Katie Walsh, Movie Review: 'The Lovers' Is An Exploration of the Way That Love Can Be a Many-Splendored Thing

"One of the unique stylistic choices that Jacobs makes with "The Lovers" is the grand, sweeping orchestral score, composed by Mandy Hoffman. It's unexpected for a smaller romantic indie drama, but it gives the film a sense of a romantic epic while following the quotidian routine of this couple. It adds a layer of artifice to the film, signifying that this is a heightened reality, and infuses every frame with drama and romance."

THE SAN FRANCISCO CHRONICLE

Mick LaSalle 'Lovers' A Sincere-Sardonic Portrait of Middle-Age Despair

"But really it's very much it's own thing, a movie with a singular vision and sensibility.The easiest way to describe that sensibility, because it's worth describing, is to start with Mandy Hoffman's score.  It is a full-on classic Hollywood soundtrack, surging and commenting on the action, insisting on the importance of these lives, not in a naive way, but in a self-conscious and knowing way.  At times, the romanticism of the music borders on a wise-guy response to the bizarre behavior of these characters, and yet it's always emphatically sincere.

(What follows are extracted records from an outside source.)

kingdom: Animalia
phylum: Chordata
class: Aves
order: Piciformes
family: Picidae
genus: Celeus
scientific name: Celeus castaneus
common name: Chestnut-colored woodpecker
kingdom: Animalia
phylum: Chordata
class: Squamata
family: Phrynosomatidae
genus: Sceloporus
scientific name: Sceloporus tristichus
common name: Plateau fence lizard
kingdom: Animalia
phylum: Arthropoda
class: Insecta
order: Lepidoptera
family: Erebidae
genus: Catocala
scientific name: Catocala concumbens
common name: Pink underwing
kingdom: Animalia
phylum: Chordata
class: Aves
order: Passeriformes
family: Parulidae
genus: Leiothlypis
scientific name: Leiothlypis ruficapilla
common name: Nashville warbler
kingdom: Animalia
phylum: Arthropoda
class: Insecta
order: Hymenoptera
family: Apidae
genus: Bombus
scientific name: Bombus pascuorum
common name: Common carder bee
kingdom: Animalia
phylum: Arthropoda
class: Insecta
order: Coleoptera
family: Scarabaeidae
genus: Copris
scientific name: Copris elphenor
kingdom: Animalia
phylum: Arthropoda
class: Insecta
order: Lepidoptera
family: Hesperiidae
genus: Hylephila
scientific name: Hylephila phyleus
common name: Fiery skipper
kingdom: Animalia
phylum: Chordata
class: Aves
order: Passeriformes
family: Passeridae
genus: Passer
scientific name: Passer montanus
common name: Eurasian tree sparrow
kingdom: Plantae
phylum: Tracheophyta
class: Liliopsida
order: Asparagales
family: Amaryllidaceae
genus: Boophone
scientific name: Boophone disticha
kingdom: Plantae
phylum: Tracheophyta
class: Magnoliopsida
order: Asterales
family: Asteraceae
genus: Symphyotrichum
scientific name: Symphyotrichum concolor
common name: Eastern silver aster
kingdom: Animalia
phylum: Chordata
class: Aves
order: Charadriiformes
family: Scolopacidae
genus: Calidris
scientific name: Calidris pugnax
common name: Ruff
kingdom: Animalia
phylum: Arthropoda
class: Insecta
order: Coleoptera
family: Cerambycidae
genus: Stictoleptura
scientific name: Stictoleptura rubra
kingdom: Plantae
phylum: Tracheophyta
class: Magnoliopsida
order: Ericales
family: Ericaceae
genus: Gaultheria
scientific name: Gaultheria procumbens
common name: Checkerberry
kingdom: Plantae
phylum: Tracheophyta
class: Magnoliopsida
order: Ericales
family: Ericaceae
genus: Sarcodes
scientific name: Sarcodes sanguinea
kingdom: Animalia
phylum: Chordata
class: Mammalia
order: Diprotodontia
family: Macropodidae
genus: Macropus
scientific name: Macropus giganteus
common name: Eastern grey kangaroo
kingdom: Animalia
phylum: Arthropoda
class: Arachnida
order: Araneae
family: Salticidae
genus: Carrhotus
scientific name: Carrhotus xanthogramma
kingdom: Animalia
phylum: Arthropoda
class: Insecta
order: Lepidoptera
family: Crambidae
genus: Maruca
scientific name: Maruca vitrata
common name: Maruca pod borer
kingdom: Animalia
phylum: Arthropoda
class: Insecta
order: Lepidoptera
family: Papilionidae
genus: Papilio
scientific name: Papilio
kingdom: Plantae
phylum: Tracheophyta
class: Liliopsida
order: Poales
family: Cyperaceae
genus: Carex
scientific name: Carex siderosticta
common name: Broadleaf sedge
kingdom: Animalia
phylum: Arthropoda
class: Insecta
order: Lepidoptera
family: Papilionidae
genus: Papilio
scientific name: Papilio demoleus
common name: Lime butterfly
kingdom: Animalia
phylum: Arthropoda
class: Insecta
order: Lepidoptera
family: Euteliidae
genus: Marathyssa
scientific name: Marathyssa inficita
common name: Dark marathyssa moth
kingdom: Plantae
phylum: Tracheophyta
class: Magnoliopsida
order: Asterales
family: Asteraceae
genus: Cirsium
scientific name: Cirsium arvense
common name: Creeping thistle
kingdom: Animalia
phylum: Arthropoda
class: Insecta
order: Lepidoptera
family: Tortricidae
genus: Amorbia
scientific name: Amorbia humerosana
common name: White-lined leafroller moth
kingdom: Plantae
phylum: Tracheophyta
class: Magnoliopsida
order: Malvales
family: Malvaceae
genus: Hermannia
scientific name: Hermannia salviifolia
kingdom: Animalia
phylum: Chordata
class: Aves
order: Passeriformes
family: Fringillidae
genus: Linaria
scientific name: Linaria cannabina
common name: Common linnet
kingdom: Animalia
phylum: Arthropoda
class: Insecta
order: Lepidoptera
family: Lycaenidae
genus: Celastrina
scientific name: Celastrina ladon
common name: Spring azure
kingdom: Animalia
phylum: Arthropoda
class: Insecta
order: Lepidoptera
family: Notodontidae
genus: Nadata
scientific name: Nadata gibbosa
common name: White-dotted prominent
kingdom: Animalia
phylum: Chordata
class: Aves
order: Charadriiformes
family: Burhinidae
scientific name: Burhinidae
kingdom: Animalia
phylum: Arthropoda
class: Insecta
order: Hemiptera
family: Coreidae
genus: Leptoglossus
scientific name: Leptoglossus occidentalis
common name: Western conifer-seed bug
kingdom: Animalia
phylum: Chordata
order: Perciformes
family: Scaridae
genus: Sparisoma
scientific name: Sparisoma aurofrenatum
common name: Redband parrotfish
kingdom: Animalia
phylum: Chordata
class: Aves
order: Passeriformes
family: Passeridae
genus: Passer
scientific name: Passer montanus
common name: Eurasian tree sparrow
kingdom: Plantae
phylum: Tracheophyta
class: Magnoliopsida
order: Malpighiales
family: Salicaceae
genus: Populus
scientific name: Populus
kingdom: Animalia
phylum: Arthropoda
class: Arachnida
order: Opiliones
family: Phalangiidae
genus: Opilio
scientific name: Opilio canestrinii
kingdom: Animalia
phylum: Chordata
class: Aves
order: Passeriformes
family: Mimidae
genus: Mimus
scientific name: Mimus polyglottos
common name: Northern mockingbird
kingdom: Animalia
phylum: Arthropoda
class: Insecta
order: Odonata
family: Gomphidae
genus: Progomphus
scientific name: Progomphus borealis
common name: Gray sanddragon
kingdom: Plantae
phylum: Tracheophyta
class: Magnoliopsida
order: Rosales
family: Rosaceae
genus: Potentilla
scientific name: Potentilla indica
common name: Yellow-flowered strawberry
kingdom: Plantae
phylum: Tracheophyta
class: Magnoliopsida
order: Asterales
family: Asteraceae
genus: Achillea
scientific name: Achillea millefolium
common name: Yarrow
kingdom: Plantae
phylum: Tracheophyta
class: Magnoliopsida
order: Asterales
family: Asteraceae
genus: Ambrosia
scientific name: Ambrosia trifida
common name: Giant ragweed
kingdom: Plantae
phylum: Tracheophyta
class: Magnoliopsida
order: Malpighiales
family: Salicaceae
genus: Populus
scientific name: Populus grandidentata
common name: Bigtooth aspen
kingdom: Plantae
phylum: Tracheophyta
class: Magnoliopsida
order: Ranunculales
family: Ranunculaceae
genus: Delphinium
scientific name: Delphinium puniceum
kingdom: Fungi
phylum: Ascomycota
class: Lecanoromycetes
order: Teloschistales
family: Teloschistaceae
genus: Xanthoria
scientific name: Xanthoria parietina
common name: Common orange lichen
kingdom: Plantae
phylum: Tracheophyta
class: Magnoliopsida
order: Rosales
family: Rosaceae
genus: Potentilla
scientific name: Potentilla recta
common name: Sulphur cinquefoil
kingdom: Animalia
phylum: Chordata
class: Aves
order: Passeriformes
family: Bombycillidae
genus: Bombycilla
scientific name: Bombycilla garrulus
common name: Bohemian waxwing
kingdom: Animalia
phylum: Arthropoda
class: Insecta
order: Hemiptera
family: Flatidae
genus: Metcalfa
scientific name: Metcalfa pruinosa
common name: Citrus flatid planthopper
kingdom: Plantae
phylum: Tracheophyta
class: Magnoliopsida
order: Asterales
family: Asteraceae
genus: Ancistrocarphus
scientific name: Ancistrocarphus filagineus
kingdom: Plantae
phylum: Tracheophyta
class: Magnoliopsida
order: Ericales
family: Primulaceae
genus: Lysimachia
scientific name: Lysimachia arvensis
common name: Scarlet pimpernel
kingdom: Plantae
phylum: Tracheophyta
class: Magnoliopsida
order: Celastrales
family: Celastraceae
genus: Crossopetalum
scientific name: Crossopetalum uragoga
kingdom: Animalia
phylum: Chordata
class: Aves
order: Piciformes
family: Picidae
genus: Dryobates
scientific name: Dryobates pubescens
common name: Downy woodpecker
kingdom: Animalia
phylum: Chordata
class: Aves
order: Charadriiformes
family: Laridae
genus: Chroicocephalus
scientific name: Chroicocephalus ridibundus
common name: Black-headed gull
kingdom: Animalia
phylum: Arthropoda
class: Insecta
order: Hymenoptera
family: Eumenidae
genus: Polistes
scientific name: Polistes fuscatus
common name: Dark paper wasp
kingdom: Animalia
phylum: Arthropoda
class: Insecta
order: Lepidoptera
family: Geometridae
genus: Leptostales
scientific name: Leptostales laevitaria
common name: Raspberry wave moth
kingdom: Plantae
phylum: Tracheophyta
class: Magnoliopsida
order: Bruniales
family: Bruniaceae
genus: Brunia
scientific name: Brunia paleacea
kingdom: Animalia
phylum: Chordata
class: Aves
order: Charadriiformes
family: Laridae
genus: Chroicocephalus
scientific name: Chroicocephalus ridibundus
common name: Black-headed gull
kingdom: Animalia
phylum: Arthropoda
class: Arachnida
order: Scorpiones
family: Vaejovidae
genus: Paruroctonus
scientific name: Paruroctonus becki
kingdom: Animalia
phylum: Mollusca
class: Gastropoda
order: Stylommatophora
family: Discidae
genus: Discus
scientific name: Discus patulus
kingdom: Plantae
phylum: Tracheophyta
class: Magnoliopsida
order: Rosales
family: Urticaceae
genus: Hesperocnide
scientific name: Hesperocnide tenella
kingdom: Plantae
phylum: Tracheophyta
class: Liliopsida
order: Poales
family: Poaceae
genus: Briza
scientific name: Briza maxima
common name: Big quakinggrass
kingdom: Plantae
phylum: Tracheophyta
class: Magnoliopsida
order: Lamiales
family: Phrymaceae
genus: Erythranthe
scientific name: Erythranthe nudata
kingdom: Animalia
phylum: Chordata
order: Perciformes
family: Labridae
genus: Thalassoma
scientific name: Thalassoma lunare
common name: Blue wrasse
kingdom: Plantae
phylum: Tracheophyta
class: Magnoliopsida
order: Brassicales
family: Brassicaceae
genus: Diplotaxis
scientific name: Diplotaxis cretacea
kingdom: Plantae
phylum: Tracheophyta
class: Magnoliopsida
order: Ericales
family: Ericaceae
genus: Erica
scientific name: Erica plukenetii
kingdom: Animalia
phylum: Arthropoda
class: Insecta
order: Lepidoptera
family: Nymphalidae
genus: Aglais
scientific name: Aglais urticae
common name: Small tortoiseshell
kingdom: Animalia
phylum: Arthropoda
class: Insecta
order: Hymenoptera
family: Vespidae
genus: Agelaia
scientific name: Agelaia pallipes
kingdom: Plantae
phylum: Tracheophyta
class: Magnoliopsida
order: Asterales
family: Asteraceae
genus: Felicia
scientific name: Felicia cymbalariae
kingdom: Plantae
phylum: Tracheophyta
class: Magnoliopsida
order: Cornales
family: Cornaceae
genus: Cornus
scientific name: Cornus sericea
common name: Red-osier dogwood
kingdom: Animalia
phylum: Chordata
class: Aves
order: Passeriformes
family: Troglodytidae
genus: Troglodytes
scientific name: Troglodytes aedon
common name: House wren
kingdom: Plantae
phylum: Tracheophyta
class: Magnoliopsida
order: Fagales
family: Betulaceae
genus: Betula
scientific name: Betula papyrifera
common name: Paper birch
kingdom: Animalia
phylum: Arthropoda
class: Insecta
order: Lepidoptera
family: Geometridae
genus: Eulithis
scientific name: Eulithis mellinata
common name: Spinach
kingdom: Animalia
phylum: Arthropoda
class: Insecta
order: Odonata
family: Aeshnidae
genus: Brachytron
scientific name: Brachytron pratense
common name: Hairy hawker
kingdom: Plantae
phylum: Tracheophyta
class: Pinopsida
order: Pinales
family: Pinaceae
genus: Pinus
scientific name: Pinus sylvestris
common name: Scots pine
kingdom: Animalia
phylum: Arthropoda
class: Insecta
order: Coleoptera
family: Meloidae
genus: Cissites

The music is not quite saying, "Life has meaning," but it is saying, "Let's assume life has meaning," and "This is real for the characters."  The music is combined with performances that are not inflicted for laughs, but are serious, and with situations that would be comic in any other context.  The result is this wonderful double thing of a movie that's distancing and yet involving, absurd and yet heartfelt, extreme and yet small-scale and human."

THE NEW YORK TIMES

Matt Zoller Seitz, A Father and Son Tell Their Own Tales of Love and Loss

"Shot in ripe color on 35-millimeter stock reportedly stolen from a Hollywood production, and featuring a Mandy Hoffman score that suggests Nino Rota music performed by an orchestra that's being gradually digested by a boa constrictor, "The GoodTimesKid" finds poetry in wordless scenes of observation..."

THE WASHINGTON POST

Ann Hornaday, 'The Lovers', With Debra Winger and Tracy Letts, Is A Charming Late-In-Life Sex Comedy

"Anchored by vivid and masterfully calibrated performances from Winger and Letts, and sent aloft by a lilting orchestral score that infuses the most everyday banalities with big, melodramatic emotions, the movie is a tarnished ode to aging, compromise and new beginnings."

DEADLINE

Pete Hammond, 'The Lovers' Review: Debra Winger & Tracy Letts Soar in A24's Wickedly Funny Tale of Marriage Gone Sour

"Jacobs is in complete command of his material, even to the point of letting composer Mandy Hoffman take a real risk with a big score that could have been disastrously intrusive on the proceedings but manages to strike just the right tone."